My knees threatened to buckle and I gripped onto the back of my armchair. I would hold myself up if my life depended on it.

“Explain what?” I snapped. My voice had reached a pitch so high I didn’t even recognize it.

He held his hands out in surrender, taking caution at my tone and stopping his pursuit. “You need to let me explain why I left. You owe me that.”

I scoffed.

I owed him shit.

I could hear everything like I was underwater. The way my heart beat like the echo of a foot drum. The way my eyes closed like the white noise of an old television set. The erratic way air pushed out of my lungs like the extinguishing of a fire.

I could hear it all.

“I will call the police if you don’t leave right now!” I shouted at him.

He took a step towards me and then stopped again, sizing up my intentions.

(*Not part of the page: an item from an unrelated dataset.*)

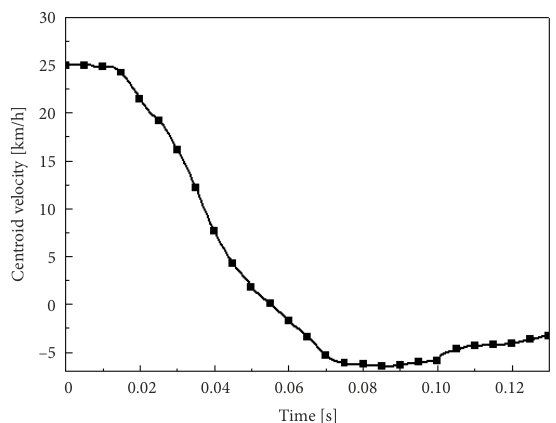
Figure 13. Transfer characteristic curve of the collision force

I looked at my purse on the ground.

He looked at me.

I looked at him.

He looked at my purse on the ground.

I ran and so did he.

Tripping over my own feet, I dove. My fingers reached the straps of my purse first, but before I could grab my phone, he hauled me upwards by the armpits.

The skin under where his hands touched burned through my sweater and I screamed, “I hate you!”

I did.

I hated him so much.

“Charlie, please,” he begged, but I fought him like a woman possessed.

I elbowed him and hit him like a woman scorned.

His arms wrapped around mine from behind, securing them like a vice to my sides, so I kicked hard and connected with his shin.

He cursed.

I didn’t let up. I shook and flailed as years of suppression ignited in my veins.

Oh, how the wounded did burn.

He moved us, pushing my front up against the wall, so close my forehead touched it and I was trapped. Breathing so hard against the drywall that my lungs burned.

“You’re going to hurt yourself,” he scolded, and I bucked aggressively. “Jesus. Stop it.”

His body was bigger than mine, like it had been back then, and he didn’t move.

“Get. Out,” I demanded.

“We need to talk.”

I laughed and it was bitter.

So ugly, even I winced.

“Charlie.” He changed tactics abruptly. “I’ve missed you.”